Granzymes in the fight against sepsis

Upon infection, our body initiates a process of inflammation that aims to effectively eliminate the threatening pathogen. However, when the process goes wrong, pathological situations may emerge such as in the case of sepsis. Sepsis refers to whole-body inflammation with life-threatening complications.

Emerging evidence indicates that granzymes, a family of proteases, contribute to sepsis. The scope of the EU-funded study 'The role of granzymes A, B and M in sepsis' (GRANZYMES IN SEPSIS) was to investigate the role of different granzymes in bacterial sepsis and identify which cells secrete them through both experimental and clinical approaches.

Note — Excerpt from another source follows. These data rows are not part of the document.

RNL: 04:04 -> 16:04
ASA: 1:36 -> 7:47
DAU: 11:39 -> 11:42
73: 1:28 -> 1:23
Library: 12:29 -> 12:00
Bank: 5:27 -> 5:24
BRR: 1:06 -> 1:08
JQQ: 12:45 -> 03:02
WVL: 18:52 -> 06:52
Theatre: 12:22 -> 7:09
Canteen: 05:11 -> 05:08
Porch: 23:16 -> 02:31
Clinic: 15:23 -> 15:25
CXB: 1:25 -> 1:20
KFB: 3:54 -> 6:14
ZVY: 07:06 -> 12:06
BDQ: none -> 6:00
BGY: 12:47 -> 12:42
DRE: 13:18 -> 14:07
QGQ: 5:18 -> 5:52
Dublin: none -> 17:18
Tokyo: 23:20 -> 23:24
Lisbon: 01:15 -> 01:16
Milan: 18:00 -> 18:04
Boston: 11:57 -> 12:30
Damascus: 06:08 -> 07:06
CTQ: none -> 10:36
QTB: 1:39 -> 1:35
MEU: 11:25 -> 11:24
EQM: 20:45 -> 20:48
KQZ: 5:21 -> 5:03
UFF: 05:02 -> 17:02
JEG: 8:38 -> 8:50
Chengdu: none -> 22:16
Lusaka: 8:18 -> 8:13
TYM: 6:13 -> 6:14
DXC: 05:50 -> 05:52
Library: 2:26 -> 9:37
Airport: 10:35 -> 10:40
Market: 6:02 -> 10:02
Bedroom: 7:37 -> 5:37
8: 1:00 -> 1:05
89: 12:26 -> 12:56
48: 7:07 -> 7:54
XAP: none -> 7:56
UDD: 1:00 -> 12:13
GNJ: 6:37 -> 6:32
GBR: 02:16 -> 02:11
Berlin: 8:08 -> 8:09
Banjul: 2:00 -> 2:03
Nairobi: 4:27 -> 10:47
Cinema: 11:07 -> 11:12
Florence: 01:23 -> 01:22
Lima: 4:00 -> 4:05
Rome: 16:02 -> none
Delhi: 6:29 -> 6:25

Using blood from healthy volunteers, patients with sepsis and systemic inflammatory response syndrome, scientists analysed the percentage of different lymphocyte populations expressing different granzymes (A, B, M and K). Similar work was performed in mouse models of sepsis and in patients with pulmonary tuberculosis.

Results showed that granzyme expression was linked to the process of inflammation and not the presence of bacteria per se. Natural killer cells were identified as the predominant population expressing these proteins. In tuberculosis patients, the granzyme levels were higher, similar to those observed during viral infections. Work in mice lacking one of the granzyme proteins suggested a role for these proteases in attenuating lung inflammation.

This protective role for granzymes in host defence against infection combined with information on their regulation opens up new avenues for their therapeutic exploitation. Future innovative treatments based on the manipulation of granzymes could serve as a means of inflammatory disease management.